Enunciado da tarefa -
Quais autores o texto sobre códigos de ética para blogs cita? Indique cada um com o ano que o acompanha.

Bloco de texto -
-.-.-

Como podemos observar, os dois documentos possuem tópicos similares porque se baseiam em modelos jornalísticos e tem como horizonte a credibilidade. Para Kuhn (2007), essas propostas são reducionistas à medida que abrangem apenas uma parte da blogosfera – aquela que, de fato, pretende se engajar em práticas semelhantes ao jornalismo. Costa e Silva (2014) também entende que utilizar valores do jornalismo como parâmetro para uma possível regulamentação pode não fazer sentido, a não ser quando os blogs estão hospedados nos próprios sites dos jornais.

Devido às várias finalidades para um blog, a proposta de um código é, por vezes, controversa. Como lembram Cenite et al (2009, p. 580), codificar normas em documentos parece ser um objetivo restrito a grupos profissionais, o que não se aplicaria a "atividades recreativas", como o ato de blogar. Para entender se os próprios blogueiros concordariam com a criação de regras, os pesquisadores desenvolveram um questionário online para 1224 sujeitos, que foram divididos em dois grupos: blogueiros pessoais (73%), cujas publicações remetem a aspectos íntimos de sua vida, e blogueiros não-pessoais (27%), que publicam informações ou comentam notícias. A concordância com um código de ética para blogueiros prevaleceu nos dois grupos em proporções semelhantes, mesmo que os valores dos não-pessoais estejam mais próximos de uma ética jornalística convencional.

Contudo, Cenite et al (2009, p. 591) advertem que "essencialmente, um código é apenas útil conforme o número de pessoas que aderem a ele". Mesmo com o aceno positivo dos blogueiros pesquisados para a criação do documento, a diversidade da blogosfera é um entrave a considerar para a concordância de todos os indivíduos a determinados princípios. Uma saída sugerida pelos autores é a criação de códigos de ética diversos conforme as diferentes práticas blogueiras, de modo que estes subgrupos teriam motivações mais fortes para aderir a normas específicas. No Brasil, temos o exemplo da Associação Brasileira de Blogs de Viagem (ABBV), cujo regimento interno [3] prevê transparência com anunciantes e leitores. Outro caso é a criação de um código de ética por uma associação de blogs gastronômicos. O Food Blog Code of Ethics[4] é assinado por 26 sites e inclui princípios como civilidade, transparência e as "boas regras do jornalismo", tópico referente a plágio e direitos autorais. Em 2011, o código foi atualizado e adicionou um item dedicado à moderação de comentários.

-.-.-

Dados de origem -
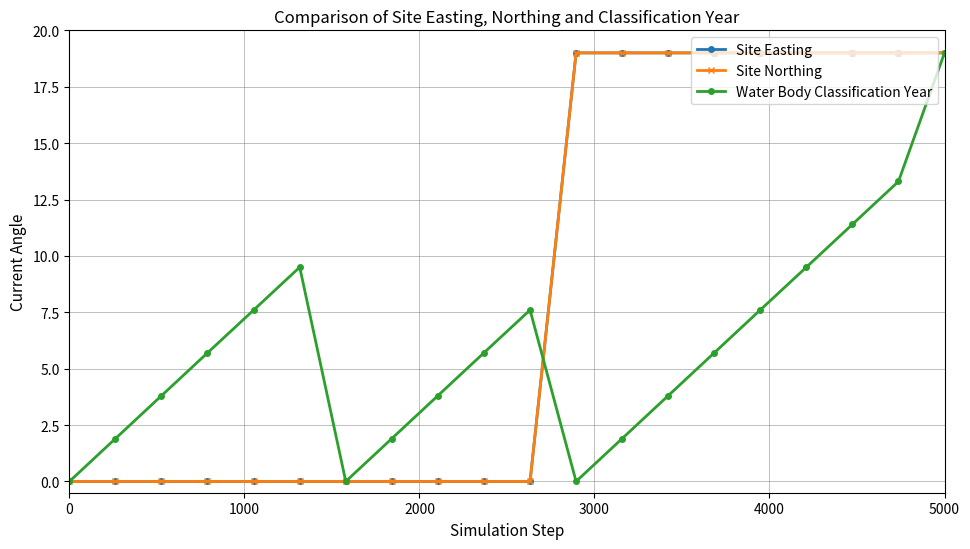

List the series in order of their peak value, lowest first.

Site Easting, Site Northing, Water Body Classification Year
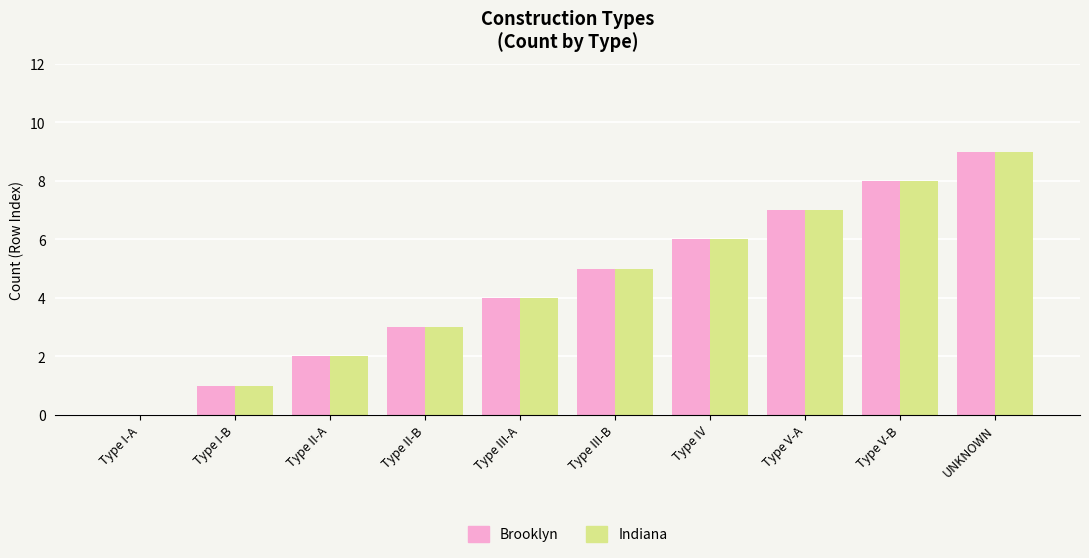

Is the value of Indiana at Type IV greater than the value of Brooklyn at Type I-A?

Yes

-.-.-

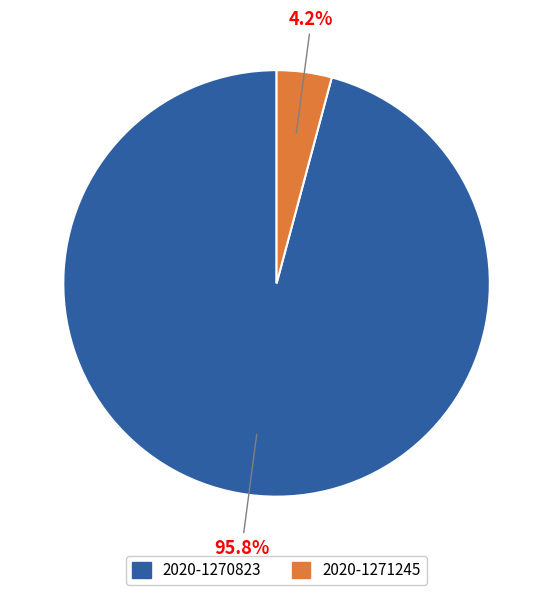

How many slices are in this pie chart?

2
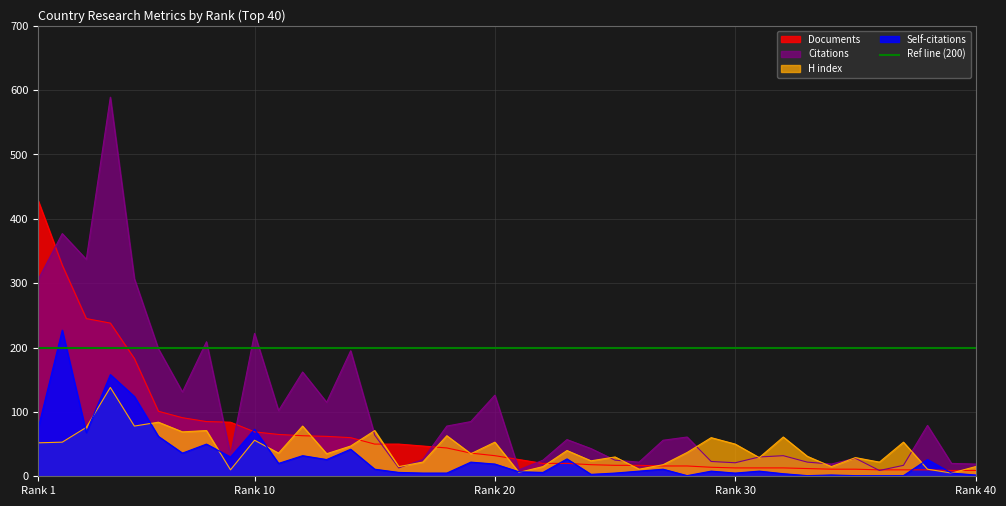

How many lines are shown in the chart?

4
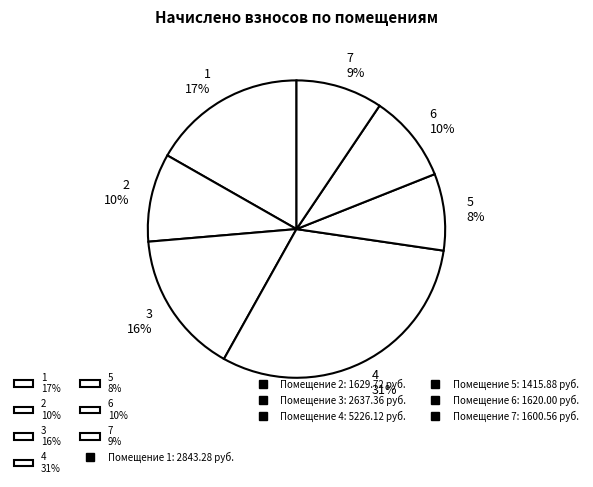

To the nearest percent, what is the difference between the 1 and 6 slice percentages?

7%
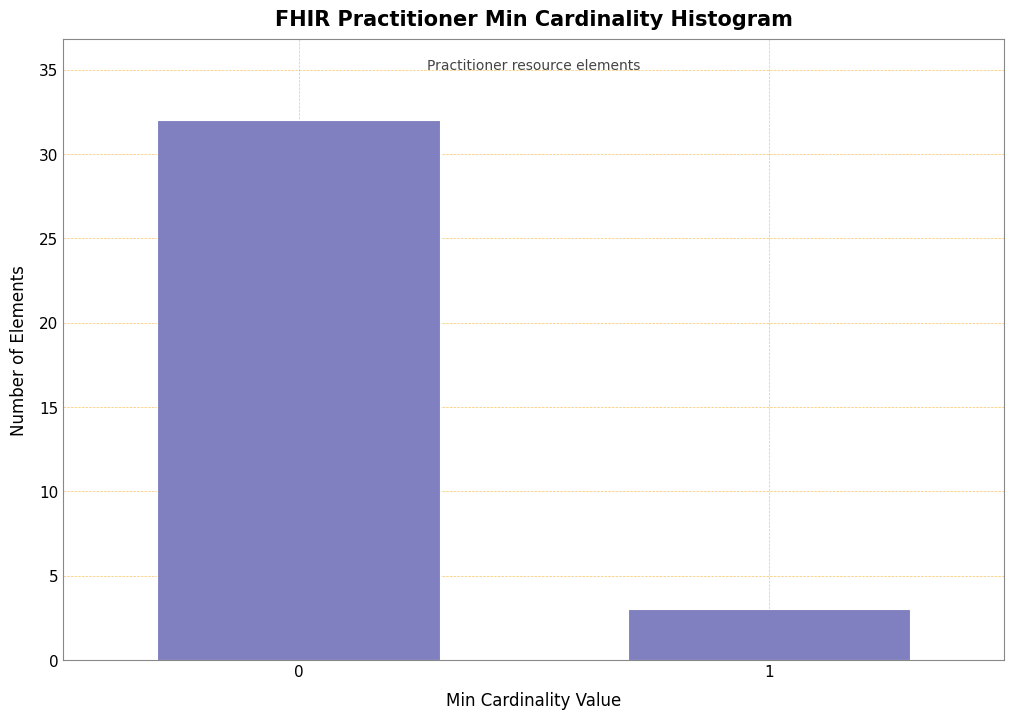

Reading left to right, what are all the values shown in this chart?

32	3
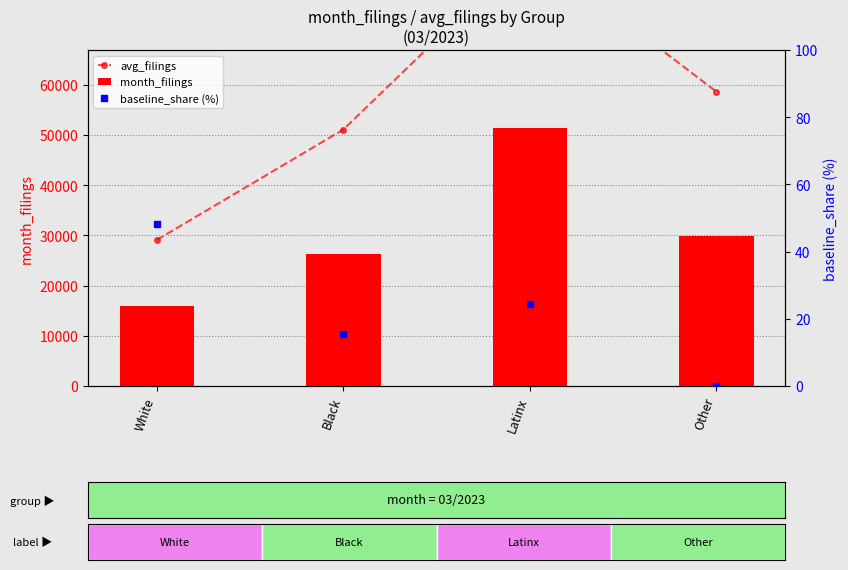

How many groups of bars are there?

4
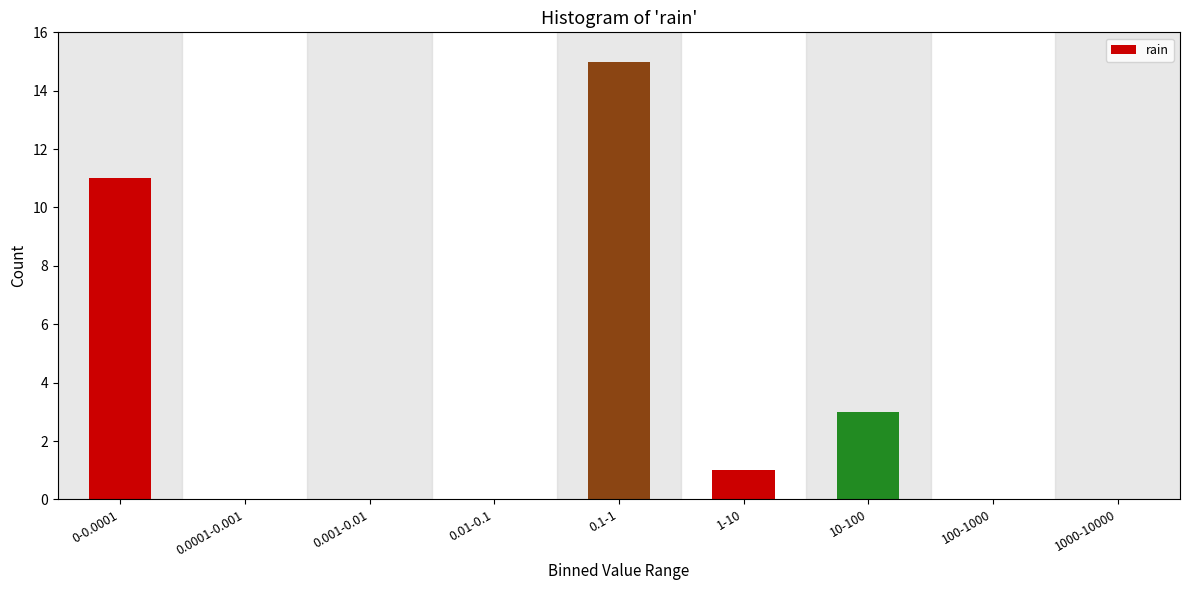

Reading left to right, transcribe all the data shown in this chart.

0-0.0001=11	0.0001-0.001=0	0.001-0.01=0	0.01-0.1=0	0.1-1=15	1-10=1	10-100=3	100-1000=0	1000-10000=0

-.-.-

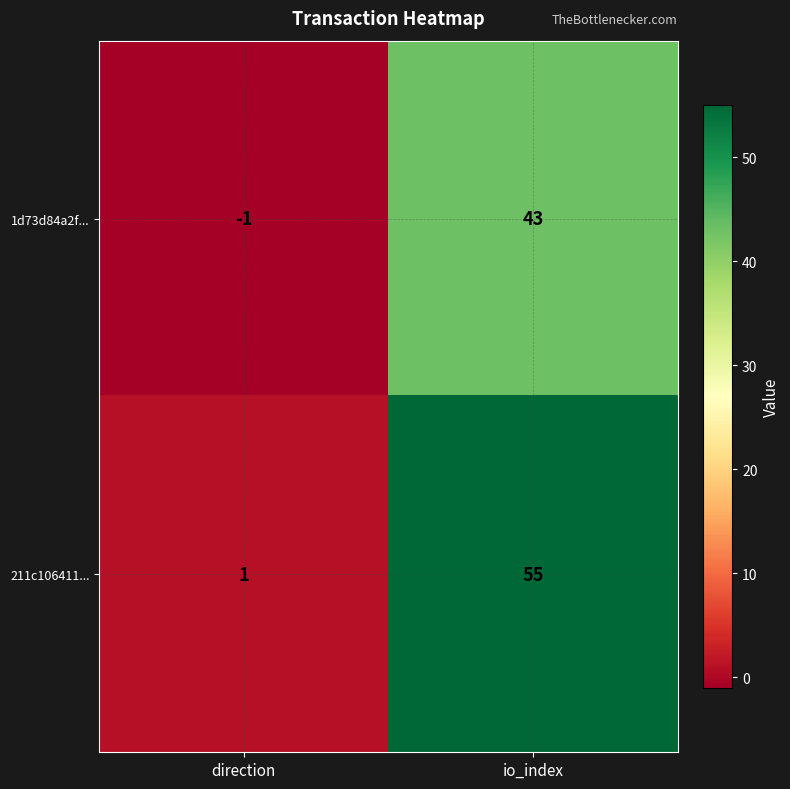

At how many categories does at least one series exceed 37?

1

-.-.-

Resultado da tarefa -
Kuhn (2007); Costa e Silva (2014); Cenite et al (2009)